Every investment has some risk associated with it. Real estate is no exception. However, the risk of failure should not make you averse to investing and miss out a golden opportunity to make a great deal. Instead, you should make an informed decision by getting educated in the various risks involved in real estate investment.
Investing can be a scary business, especially for beginners. However, your fear should not hold you back from jumping in what we are seeing as one of the best times of making some money out of real estate. At present, out of all the available investment options, real estate presents the best option to earn profits. But to make the most of it, first understand the risk factors that are associated with investing in reality market.
So what are all the risks that can turn a property deal sour?
Uncertainty: The trends keep on shifting in favor of different types of investment. You can never be too sure of the property market and this uncertainty is what presents the biggest risk to most first-timers. There have been numerous occasions when a buzzing real estate destination suddenly went spiraling downwards, leading to loss of money for thousands of investors.
Dubai makes for a perfect case study. The city was the de factor foreign real estate investment destination for people around the globe. However, the Great Recession took its toll on the construction business and property values which had climbed peaks with blinding speeds went bust with twice the speed. Such happenings are not one off. There are so many factors that affect the real estate appeal of a place that one can never know what his investment will be worth in few years time. Innocuous reasons such a natural disaster, or a sudden mass riot can have a lasting effect on the property market of that place.
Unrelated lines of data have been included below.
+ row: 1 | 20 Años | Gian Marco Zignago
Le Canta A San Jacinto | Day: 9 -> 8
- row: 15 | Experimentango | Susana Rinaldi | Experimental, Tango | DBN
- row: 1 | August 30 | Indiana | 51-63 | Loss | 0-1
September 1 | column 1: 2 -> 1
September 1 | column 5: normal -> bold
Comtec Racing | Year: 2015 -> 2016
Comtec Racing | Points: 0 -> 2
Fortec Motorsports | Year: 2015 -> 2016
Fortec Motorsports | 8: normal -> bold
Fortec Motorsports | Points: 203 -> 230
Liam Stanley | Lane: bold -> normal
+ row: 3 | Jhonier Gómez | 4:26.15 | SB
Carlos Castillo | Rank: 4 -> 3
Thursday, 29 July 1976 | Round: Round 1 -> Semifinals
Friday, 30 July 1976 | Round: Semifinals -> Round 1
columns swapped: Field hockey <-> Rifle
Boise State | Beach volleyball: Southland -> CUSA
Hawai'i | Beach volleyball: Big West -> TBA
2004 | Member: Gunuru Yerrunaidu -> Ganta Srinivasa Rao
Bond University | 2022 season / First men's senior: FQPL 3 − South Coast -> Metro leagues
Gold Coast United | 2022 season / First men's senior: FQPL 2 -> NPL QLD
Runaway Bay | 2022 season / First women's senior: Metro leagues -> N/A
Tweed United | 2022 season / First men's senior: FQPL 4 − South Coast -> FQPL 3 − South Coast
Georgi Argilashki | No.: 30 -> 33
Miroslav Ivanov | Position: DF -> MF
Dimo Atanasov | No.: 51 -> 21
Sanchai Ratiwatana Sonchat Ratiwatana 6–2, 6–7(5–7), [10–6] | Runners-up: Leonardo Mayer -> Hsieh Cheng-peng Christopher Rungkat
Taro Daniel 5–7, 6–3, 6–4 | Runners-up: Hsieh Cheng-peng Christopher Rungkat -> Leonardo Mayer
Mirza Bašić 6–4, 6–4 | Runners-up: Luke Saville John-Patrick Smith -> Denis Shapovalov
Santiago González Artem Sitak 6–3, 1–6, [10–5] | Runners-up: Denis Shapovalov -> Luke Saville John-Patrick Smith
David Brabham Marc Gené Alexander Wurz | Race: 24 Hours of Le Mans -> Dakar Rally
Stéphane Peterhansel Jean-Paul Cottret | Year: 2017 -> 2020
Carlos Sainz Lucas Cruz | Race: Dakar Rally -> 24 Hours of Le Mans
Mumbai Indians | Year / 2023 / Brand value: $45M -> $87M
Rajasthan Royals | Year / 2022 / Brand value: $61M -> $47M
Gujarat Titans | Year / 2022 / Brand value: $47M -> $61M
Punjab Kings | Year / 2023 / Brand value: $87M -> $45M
Speculation: If you are engaged in property speculation business, there are high chances that you might end up losing even more than that you have invested. While buying a home in a speculative market can be tempting as it is one factor that is responsible for the exciting returns generated. It is mostly investors who create speculative conditions where prices defy the normal demand-supply dynamics. Markets which are primarily end-user driven are less trolled by the investors and hence suffer from less speculation in this regard. Prices in such market are more realistic and in contrast with the speculative markets where there is little link between prices and fundamentals.
Interest rates: The biggest risk for commercial real estate is the interest rates. Most of such properties are bought using interest-bearing assets such as loan or a bond and the fluctuating rates have a bearing on the final price being paid for the property. The interest rates also have an influence on an individual’s ability to purchase residential properties by increasing or decreasing the cost of mortgage capital.
Inflation: Many times investors fail to see how inflation can affect capital expenditures and drive the expenses up. A sudden rise in inflation can drive your future investment strategy nuts by increasing the budget to an extent where you leave the thought of investing altogether. Not only does it affects investment properties but also has a bearing on rent or lease properties. In an uncontrolled inflationary economic condition your annual increase built into lease agreement can fail to make up for the annual inflation reducing your cash flow and total capital amount.
All these risk factors if not taken care of beforehand can retard your investment progress and lead to lot of distress. If you are a first timer, engage the service of a real estate agent, and complete due diligence prior to take any decision.